I already ran away for something that was outside. I didn't want to run away from something, inside me. I drank some water before starting. I sighed but the guy kept giving me heads-up.

I offered him a small smile, rubbing my hands, I said, "It all started this year itself. My own fairytale. I finally found my saviour. My prince. My escape. My everything." I smiled remembering the good memories.

He kept giving me an assuring look. Like he was there to listen to me. To my sob story. He was there for me. I told him about how I dreamt of having my own fairytale and I found one. My own castle of happiness and love. My kingdom of strength.

A sweet façade to the ephemeral.

I told him about how I mistook the witches as the fairies. About how, I was ditched by the one, who promised me unfulfilled promises and dreamy nightmares. About how, I still can't think of him as the villain of my story.

I continued, controlling a sob, "But you know what hurts the most? When you give your hundred percent to the person you adored, you loved faithfully and that person brushes it aside. Evan did the same. He left me in predicament. Called me a sore loser while I was trying my fullest to win his heart. So naive that I didn't even see his heart, trapped in the shackles of someone else's vivacity."
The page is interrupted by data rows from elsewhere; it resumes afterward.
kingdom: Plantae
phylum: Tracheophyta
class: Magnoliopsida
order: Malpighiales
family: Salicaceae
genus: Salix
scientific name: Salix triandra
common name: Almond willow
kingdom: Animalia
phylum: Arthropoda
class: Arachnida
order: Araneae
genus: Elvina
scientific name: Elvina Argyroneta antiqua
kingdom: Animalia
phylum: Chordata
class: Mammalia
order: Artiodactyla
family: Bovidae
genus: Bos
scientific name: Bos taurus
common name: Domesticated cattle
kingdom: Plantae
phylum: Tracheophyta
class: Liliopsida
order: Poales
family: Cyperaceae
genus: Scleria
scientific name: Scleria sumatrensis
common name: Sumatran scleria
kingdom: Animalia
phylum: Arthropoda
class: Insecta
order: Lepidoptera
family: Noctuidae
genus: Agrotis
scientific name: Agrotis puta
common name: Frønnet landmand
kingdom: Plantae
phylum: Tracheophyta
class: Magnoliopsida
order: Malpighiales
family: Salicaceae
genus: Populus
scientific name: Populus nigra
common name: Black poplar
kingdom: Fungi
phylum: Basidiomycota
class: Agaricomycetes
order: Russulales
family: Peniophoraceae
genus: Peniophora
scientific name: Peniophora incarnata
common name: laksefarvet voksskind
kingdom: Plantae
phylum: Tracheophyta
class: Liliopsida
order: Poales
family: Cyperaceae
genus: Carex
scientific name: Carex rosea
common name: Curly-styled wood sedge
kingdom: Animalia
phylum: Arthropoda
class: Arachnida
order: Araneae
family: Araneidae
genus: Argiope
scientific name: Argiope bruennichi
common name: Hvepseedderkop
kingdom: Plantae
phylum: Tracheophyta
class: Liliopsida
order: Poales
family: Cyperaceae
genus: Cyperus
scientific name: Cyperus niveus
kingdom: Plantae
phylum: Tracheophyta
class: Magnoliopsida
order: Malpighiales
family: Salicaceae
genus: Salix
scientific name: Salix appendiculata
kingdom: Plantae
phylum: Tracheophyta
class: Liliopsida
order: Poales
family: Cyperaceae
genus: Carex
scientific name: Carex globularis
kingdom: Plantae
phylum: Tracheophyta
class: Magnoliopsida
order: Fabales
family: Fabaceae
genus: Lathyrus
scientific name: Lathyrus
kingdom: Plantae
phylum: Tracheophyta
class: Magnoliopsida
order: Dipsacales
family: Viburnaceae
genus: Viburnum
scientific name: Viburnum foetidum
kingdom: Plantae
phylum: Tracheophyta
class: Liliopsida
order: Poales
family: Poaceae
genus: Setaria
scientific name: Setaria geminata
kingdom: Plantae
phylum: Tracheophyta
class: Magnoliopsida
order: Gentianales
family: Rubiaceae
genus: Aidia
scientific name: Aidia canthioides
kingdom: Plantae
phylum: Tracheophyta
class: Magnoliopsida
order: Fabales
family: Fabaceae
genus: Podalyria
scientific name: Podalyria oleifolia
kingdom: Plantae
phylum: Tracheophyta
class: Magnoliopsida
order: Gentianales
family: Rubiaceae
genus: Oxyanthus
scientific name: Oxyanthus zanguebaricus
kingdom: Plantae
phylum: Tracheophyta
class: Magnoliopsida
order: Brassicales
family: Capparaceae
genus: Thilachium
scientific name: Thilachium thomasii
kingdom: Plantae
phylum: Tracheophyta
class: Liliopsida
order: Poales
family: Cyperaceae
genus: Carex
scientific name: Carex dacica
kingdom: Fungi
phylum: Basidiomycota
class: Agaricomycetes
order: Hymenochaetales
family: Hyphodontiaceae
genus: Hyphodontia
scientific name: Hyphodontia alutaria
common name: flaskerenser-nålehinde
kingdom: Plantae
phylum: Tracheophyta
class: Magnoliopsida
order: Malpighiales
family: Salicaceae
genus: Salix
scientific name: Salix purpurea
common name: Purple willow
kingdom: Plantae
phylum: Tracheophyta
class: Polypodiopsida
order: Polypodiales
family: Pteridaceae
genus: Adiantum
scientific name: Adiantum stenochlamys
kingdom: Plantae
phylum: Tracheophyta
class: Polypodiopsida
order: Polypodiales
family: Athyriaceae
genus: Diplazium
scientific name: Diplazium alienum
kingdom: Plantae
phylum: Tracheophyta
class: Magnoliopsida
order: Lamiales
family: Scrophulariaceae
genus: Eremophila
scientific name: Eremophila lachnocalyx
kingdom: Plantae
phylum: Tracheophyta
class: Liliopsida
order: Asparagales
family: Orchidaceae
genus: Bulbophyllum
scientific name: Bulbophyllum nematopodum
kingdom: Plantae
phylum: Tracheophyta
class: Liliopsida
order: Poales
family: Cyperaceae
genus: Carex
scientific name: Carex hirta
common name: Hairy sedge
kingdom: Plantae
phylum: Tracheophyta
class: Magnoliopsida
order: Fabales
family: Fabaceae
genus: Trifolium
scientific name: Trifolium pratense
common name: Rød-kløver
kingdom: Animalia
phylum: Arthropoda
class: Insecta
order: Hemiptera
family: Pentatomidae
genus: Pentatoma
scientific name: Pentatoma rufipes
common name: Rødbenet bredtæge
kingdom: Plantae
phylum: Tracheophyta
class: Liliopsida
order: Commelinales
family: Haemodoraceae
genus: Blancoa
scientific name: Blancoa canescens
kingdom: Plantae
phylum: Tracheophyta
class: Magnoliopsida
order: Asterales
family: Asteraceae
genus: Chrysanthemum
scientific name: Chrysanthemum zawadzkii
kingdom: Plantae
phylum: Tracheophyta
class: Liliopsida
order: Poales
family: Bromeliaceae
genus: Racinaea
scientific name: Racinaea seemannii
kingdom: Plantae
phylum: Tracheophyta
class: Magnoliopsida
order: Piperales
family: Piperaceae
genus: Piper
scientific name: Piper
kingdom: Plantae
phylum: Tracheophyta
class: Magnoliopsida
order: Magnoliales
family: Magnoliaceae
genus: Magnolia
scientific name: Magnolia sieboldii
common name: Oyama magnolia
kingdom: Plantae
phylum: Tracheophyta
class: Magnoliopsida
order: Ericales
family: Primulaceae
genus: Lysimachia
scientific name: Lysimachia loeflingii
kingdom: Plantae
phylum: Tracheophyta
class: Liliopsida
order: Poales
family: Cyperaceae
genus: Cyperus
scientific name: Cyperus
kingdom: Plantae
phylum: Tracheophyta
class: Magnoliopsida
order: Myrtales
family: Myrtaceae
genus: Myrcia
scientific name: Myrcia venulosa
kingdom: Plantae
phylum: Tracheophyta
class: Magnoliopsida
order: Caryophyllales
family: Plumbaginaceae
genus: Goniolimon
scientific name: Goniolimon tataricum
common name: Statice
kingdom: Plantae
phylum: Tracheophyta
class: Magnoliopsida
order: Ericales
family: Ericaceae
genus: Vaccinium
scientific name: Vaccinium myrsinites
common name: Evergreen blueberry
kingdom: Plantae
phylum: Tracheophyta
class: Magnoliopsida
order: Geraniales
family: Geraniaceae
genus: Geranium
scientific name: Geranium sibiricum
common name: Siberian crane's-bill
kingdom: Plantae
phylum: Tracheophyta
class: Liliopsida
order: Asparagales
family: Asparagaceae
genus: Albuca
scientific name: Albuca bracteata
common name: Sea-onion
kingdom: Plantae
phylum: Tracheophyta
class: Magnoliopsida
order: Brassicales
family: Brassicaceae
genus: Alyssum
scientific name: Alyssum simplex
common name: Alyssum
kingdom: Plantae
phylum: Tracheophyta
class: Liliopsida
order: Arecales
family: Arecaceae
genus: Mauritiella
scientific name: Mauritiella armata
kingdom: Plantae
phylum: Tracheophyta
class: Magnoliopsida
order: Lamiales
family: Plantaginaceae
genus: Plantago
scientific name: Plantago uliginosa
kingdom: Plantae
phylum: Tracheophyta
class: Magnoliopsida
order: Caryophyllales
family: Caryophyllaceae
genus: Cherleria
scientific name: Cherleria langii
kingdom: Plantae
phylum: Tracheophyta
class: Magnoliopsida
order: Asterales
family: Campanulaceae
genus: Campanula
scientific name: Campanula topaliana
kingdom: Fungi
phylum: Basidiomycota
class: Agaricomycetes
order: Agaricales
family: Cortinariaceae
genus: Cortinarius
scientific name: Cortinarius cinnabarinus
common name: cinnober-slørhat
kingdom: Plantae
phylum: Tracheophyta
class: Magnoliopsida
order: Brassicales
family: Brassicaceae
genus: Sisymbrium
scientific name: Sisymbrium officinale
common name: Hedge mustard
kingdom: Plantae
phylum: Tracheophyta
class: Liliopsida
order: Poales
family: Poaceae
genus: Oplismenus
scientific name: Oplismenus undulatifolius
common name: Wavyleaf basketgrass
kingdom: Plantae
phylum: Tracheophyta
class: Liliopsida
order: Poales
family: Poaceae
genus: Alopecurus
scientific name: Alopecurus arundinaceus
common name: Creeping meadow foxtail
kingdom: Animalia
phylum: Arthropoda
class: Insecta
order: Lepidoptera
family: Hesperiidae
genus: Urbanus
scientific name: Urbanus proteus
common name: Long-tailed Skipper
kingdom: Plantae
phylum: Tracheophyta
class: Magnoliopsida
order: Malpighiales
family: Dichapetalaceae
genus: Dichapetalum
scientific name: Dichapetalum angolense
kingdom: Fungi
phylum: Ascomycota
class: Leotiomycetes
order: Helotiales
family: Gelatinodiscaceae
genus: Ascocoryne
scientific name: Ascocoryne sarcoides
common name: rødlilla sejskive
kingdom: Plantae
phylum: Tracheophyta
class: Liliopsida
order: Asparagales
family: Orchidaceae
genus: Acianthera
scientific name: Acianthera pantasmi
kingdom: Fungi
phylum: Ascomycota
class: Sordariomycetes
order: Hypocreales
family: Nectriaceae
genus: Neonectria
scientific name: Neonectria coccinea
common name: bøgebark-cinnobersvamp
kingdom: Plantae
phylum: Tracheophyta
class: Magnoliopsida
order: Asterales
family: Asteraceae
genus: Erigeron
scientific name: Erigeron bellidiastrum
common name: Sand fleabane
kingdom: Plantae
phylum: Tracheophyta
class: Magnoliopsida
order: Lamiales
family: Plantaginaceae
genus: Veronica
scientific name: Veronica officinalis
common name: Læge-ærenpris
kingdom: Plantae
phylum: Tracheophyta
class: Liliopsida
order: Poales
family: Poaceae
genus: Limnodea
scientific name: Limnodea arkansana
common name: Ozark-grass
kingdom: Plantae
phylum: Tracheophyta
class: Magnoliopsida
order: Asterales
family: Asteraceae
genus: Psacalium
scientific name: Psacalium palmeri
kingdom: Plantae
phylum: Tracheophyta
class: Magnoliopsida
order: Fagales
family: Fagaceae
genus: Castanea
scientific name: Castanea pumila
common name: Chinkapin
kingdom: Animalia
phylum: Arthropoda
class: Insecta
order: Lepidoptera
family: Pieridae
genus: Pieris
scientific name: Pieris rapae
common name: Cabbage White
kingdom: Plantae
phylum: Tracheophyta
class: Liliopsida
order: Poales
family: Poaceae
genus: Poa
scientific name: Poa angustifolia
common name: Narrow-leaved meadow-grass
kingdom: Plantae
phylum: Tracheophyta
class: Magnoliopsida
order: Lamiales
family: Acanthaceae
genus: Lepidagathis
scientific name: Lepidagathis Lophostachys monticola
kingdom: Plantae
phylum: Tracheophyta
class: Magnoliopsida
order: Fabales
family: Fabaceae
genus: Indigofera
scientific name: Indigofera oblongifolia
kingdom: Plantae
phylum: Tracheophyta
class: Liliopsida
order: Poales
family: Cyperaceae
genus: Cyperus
The stranger, who now was known to all my weaknesses, held my hand, looked into my eyes and said those words, with his calming voice. So many had tried, but his words, strikingly familiar, brought those heavenly shades in the dusk of my sky.

"You don't have to give in your hundred percent in a relationship. You know why? Because the other one has the responsibility to fill in some percents too. And when you give in everything, the other one finds nothing to offer."